During the debate over health care reform legislation there was much talk about comparative effectiveness research.  This research - intended to yield conclusions about what is useful and what isn't - is not something new, although we certainly need much more of it.  What must be new, however, is an enlarged public understanding of what we know and how we should make use of it.

The Public Health Service produced a set of guidelines years ago about the management of back pain.  Among the PHS recommendations, based on a solid foundation of evidence, was one that suggested no imaging studies (x-rays or others) be obtained unless the symptoms have been going on for at least a month and not improving with "conservative therapy."  (What we're talking about here is not back pain after a high-speed motor vehicle crash in which there is reason to be concerned about a spinal fracture or a spinal cord injury, but rather run-of-the-mill back pain such as most adults experience at one time or another as one of those annoying facts of life in a human body.)

But what is the reality of medical care in our system?  Many patients with back pain consult a physician and wind up with an order, very early on (long before a month's trial of conservative therapy), for an MRI of the spine.  There are many reasons for this, but the most important, I think, is that patients are not interested in taking a conservative approach that is recommended based on good scientific evidence.  They want to know exactly what is wrong, and right away. Physicians, eager to meet patients' expectations in a health care system in which the doctor-patient relationship is frequently characterized by consumerism and a view of the patient as a "customer," do what they think the patient wants.
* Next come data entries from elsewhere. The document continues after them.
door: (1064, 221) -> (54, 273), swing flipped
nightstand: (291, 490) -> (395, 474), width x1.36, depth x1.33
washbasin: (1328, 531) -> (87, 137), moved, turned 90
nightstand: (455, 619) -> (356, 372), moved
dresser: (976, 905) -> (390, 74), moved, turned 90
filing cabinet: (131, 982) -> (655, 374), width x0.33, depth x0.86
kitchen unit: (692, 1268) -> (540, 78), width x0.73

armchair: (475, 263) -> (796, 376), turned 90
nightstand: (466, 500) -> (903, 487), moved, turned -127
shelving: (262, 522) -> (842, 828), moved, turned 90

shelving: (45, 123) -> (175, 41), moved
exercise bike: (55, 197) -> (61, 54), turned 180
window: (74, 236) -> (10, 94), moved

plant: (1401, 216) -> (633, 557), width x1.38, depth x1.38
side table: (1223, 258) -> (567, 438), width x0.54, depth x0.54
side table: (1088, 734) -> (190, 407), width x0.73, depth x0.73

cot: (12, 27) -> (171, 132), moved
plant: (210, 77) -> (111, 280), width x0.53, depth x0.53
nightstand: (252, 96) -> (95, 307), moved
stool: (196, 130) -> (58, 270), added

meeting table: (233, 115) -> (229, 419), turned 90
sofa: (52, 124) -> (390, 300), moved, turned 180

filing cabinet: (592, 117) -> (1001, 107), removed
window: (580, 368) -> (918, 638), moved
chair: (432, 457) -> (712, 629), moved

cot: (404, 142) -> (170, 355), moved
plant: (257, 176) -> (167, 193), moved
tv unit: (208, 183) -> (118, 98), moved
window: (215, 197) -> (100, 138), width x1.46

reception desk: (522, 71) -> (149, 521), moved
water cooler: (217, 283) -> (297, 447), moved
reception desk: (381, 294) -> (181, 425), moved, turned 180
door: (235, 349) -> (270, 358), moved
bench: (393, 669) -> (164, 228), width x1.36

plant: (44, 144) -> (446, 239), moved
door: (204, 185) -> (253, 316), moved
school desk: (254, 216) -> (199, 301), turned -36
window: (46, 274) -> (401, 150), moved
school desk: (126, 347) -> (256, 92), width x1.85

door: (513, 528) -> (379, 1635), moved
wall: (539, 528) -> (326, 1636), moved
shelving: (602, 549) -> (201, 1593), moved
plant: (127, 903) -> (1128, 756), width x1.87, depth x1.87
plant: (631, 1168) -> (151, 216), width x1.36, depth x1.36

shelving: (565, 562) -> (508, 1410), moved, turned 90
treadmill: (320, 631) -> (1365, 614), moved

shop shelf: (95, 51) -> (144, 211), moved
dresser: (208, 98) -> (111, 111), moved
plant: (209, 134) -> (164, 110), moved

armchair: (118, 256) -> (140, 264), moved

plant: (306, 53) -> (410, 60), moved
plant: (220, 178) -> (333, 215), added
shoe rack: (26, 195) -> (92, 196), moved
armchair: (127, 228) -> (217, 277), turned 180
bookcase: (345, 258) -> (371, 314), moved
We must reconsider our view of what it means to consult a physician.  When we approach the doctor-patient encounter with expectations of specific things the doctor should do, most often that's what we'll get.  Very often, we'll get more rational test ordering, a more scientific approach to prescribing treatment, and a better outcome if we tell the physician the problem and work with him or her to find the solution without preconceived expectations of how to get there.  The doctor has gone through eleven to sixteen years of education and training after high school to acquire the expertise to figure out what is wrong with you and what to do about it.  So go to see the doctor with an open mind, prepared to take advantage of all that learning.